Runtuh

7.3K 1.5K 190
                                    

Langit runtuh kala Tuhan menakdirkannya rubuh.
Lalu kamu menjelma Semesta yang punya kuasa.
Meski aku menginsyafi diri agar tidak mudah jatuh pada binar mata seorang hawa, di detik yang tak terduga, pada akhirnya dindingku runtuh juga.

Kuasamu menarik segala keberdayaan yang aku punya.

[ d i a l e k t i v a ]

"Tiv, Zi, maaf banget, ya, semalam jadinya kita nggak latihan bareng. Soalnya, ada kerjaan yang harus Naja urus dan harus selesai malam itu juga. Tapi habis itu, Naja ngumpulin bahan dan pelajarin peran Naja sebagai pembicara satu, kok." Naja—dengan sorot matanya yang dipenuhi rasa bersalah—meminta maaf kepada Sativa dan Mizi karena semalam tidak bisa berlatih debat. Sativa mengangguk paham. Ia tahu betul bahwa Naja benar-benar sibuk. Meskipun di kampus Naja terkesan tidak terlalu aktif, Sativa tahu bahwa di tempat lain, Naja benar-benar dibutuhkan dan mempunyai peran besar. Sativa sering melihat Naja mengerjakan banyak hal dan berkutat bersama laptopnya di sela-sela waktu kosong perkuliahan. Jelas yang dikerjakan Naja bukan tugas kuliah. Yang Sativa tahu, Naja bekerja part time di salah satu statrtup ed-tech platform online yang namanya sudah cukup besar.

Di sebelah Sativa, Mizi hanya diam. Ia terlihat tenang dan sejak tadi tidak mengomentari apapun. Responsnya sesederhana menggumam tanda paham dan mengangguk tanda setuju. Lengkap dengan jas almamater yang melekat di tubuh ketiganya, mereka duduk berjejer di kursi dalam ruang auditorium Fakultas Bahasa dan Sastra. Ruangan itu sudah dipenuhi oleh enam belas tim perwakilan dari masing-masing jurusan di Fakultas Bahasa dan Sastra dan beberapa tim pendukungnya. Di jajaran kursi paling depan, tim Adiran juga sudah duduk dan sibuk membaca materi sejak tadi.

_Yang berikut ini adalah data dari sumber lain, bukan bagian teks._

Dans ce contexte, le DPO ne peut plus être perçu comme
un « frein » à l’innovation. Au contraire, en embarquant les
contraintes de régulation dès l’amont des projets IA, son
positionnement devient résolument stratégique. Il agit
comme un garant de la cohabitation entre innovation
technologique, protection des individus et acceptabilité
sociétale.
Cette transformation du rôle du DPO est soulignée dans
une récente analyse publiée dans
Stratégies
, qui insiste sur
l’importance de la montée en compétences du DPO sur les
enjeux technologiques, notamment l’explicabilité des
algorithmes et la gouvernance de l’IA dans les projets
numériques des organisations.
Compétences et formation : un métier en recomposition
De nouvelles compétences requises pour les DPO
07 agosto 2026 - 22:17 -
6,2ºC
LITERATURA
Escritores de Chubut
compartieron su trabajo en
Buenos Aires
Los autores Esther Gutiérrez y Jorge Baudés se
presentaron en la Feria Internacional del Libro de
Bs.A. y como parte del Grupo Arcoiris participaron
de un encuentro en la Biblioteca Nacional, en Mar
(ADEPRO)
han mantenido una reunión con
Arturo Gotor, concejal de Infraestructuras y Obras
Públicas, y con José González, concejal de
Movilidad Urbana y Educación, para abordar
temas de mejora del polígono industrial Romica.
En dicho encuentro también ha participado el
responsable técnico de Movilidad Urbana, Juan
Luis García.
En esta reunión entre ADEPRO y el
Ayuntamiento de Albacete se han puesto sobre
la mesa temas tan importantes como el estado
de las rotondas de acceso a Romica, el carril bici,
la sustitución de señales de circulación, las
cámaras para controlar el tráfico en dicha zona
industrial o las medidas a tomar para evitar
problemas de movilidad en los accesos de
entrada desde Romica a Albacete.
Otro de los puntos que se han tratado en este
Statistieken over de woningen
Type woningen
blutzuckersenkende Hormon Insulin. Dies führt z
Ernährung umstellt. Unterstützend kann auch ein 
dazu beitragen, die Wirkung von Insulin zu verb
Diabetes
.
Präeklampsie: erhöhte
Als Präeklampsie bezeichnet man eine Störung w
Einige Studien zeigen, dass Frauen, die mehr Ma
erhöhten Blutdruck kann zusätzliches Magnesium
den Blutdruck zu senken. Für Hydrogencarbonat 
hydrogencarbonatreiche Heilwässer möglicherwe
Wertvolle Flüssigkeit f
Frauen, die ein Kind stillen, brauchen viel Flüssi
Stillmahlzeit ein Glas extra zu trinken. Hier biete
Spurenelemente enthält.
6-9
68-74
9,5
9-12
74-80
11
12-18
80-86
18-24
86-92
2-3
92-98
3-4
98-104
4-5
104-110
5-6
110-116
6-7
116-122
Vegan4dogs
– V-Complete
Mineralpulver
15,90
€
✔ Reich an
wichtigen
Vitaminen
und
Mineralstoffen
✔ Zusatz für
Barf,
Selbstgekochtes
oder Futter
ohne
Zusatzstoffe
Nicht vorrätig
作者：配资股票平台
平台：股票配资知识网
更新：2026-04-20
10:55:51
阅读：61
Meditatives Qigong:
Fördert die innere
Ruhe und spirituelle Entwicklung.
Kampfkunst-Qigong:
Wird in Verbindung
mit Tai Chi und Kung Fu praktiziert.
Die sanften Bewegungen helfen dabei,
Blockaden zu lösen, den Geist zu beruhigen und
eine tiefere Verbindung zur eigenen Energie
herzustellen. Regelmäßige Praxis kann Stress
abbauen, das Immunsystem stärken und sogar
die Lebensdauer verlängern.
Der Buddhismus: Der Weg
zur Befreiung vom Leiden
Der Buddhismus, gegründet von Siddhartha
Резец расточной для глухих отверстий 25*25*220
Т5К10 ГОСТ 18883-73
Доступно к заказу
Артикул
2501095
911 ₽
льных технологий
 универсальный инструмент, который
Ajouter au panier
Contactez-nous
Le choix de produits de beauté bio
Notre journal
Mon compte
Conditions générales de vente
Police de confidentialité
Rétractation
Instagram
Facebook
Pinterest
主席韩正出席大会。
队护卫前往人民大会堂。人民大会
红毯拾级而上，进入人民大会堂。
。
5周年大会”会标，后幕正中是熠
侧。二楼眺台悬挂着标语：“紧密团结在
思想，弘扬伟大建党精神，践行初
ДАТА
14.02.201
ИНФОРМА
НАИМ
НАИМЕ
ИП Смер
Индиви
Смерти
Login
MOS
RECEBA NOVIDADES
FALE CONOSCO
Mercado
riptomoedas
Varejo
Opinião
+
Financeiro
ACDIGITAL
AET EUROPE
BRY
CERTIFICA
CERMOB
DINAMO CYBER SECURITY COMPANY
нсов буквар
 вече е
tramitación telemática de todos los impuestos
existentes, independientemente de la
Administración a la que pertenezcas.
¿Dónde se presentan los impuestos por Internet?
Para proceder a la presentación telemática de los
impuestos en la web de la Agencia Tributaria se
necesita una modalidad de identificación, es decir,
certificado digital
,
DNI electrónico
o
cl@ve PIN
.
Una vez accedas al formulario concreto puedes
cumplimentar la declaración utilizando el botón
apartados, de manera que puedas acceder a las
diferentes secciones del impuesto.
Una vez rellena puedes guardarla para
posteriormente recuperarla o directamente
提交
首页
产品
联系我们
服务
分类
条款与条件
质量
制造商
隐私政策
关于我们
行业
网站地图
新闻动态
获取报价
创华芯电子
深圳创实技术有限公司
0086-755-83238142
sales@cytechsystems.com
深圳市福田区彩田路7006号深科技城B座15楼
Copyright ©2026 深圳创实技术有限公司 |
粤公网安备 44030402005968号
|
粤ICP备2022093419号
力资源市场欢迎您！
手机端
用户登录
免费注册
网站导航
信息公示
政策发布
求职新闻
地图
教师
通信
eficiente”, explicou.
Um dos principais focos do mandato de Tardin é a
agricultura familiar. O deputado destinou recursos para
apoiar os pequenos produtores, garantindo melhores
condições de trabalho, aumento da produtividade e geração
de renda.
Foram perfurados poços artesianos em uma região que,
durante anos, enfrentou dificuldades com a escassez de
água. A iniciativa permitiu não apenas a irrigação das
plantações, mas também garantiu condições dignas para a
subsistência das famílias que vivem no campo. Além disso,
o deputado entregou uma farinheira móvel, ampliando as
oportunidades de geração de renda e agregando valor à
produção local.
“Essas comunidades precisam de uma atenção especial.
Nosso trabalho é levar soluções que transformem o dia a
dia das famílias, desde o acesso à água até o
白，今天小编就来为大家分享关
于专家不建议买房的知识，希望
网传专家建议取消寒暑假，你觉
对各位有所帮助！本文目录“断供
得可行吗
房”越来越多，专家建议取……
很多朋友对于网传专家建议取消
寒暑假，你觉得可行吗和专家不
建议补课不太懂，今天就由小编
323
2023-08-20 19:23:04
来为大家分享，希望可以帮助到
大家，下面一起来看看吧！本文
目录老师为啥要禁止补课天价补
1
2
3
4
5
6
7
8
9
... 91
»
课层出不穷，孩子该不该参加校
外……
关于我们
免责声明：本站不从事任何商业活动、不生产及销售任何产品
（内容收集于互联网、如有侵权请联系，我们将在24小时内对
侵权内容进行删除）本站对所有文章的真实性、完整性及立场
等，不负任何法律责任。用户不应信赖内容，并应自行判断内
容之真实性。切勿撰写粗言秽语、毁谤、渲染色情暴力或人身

"Semalam setelah kerjaan Naja selesai, Naja ngumpulin bahan dari mosi. Udah Naja print sekalian di-copy tiga juga buat Mizi dan Tiva." Naja mengeluarkan kumpulan kertas yang sudah diklip menjadi tiga bundel dari dalam tasnya. Masing-masing bundel itu tebalnya 65 halaman. "Ini isinya sepuluh mosi. Naja cari pro dan kontranya dari berbagai sumber: undang-undang, pendapat ahli, ebook, sama beberapa data dan fakta di lapangan. Naja udah usahain ambil dari sumber yang kredibel. Semoga ini bisa melengkapi apa yang kemarin Tiva dan Mizi bahas. Untuk bagian Naja sendiri udah Naja siapin juga, kok. Semoga Naja nggak salah pas nanti ngomong."

Sativa terdiam beberapa saat kemudian menatap Naja lekat-lekat. "Semalam kamu tidur jam berapa, Na?"

Fokus Naja yang sedang membaca ulang materi teralihkan dan balik menatap Sativa. "Emangnya kenapa, Tiv?"

"Kamu nggak tidur, ya?"

Mizi ikut menatap Naja. Tatapannya naik lebih intens pada sekitar mata Naja yang tampak sayu dan wajahnya yang sedikit lesu.

"Kamu kelihatan capek, Na." Sativa menaikkan atensinya. Ia mulai khawatir jika Naja dalam kondisi yang tidak fit. "Bukan kelihatannya, sih. Ini beneran kecapean."

"Nggak apa-apa, kok, Tiv. Maaf, ya—"

"Minta maaf buat apa sih, Na?" Sativa memotong ucapan Naja dan membuang napas pendek. "Jangan suka minta maaf kalau enggak salah. Kamu nggak punya kewajiban untuk ikut serta di debat ini. Bahkan kalau kamu sekarang nggak enak badan, tim kita dibatalin aja."

"Nggak apa-apa, kok, Tiv," tegas Naja, "Naja beneran nggak apa-apa."

Sativa membuang napas kemudian mengangguk kecil. "Kalau kamu ngerasa nggak enak badan, pokoknya kamu langsung bilang, ya, Na."

"Iya, Tiv," balas Naja, "oh iya, rules debat yang harus Naja ingat apa aja? Secaman do's and don'ts-nya? Naja udah cari-cari di YouTube, sih, tapi masih takut salah."